_Dataset content_.
● ● ● ● ●
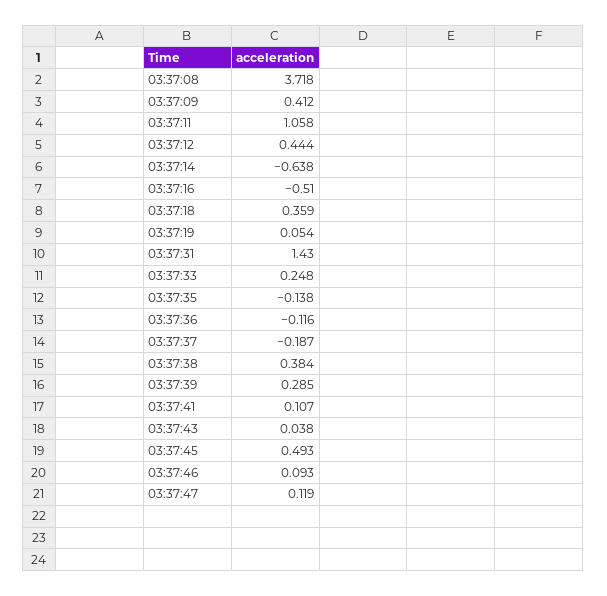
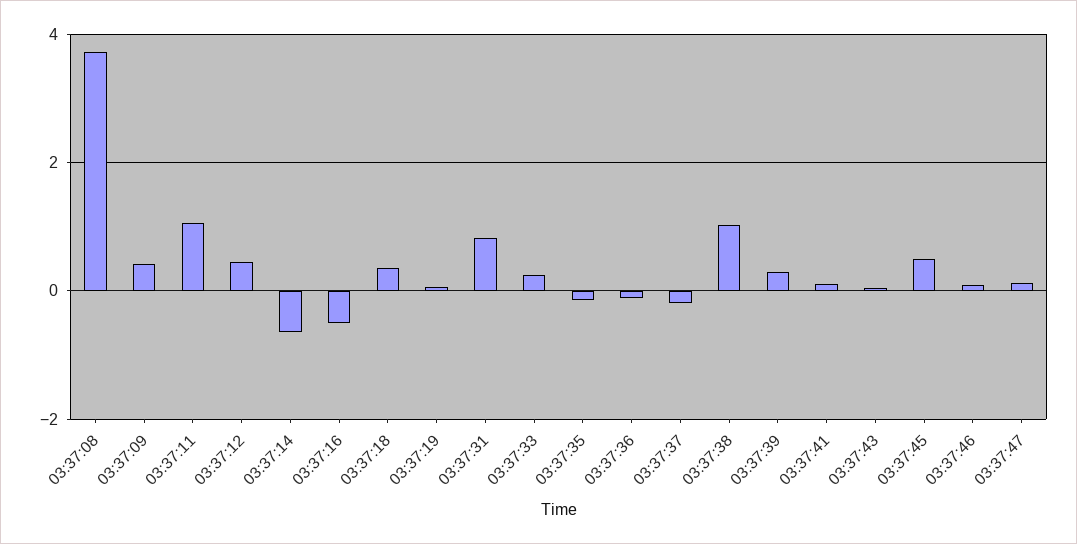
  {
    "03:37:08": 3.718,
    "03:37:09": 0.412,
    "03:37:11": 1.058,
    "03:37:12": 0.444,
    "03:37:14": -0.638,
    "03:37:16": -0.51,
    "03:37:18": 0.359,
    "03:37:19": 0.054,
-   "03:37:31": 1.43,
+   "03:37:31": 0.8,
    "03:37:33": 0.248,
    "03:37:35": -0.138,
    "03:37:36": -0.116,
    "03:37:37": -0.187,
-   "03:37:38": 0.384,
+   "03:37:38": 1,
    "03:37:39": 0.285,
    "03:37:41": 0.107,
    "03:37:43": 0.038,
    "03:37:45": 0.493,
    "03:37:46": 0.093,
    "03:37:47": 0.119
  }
● ● ● ● ●
_What you are asked to do_.
An exact copy of the records above is required, leaving out the pictures.

_Finished task_.
  {
    "03:37:08": 3.718,
    "03:37:09": 0.412,
    "03:37:11": 1.058,
    "03:37:12": 0.444,
    "03:37:14": -0.638,
    "03:37:16": -0.51,
    "03:37:18": 0.359,
    "03:37:19": 0.054,
-   "03:37:31": 1.43,
+   "03:37:31": 0.8,
    "03:37:33": 0.248,
    "03:37:35": -0.138,
    "03:37:36": -0.116,
    "03:37:37": -0.187,
-   "03:37:38": 0.384,
+   "03:37:38": 1,
    "03:37:39": 0.285,
    "03:37:41": 0.107,
    "03:37:43": 0.038,
    "03:37:45": 0.493,
    "03:37:46": 0.093,
    "03:37:47": 0.119
  }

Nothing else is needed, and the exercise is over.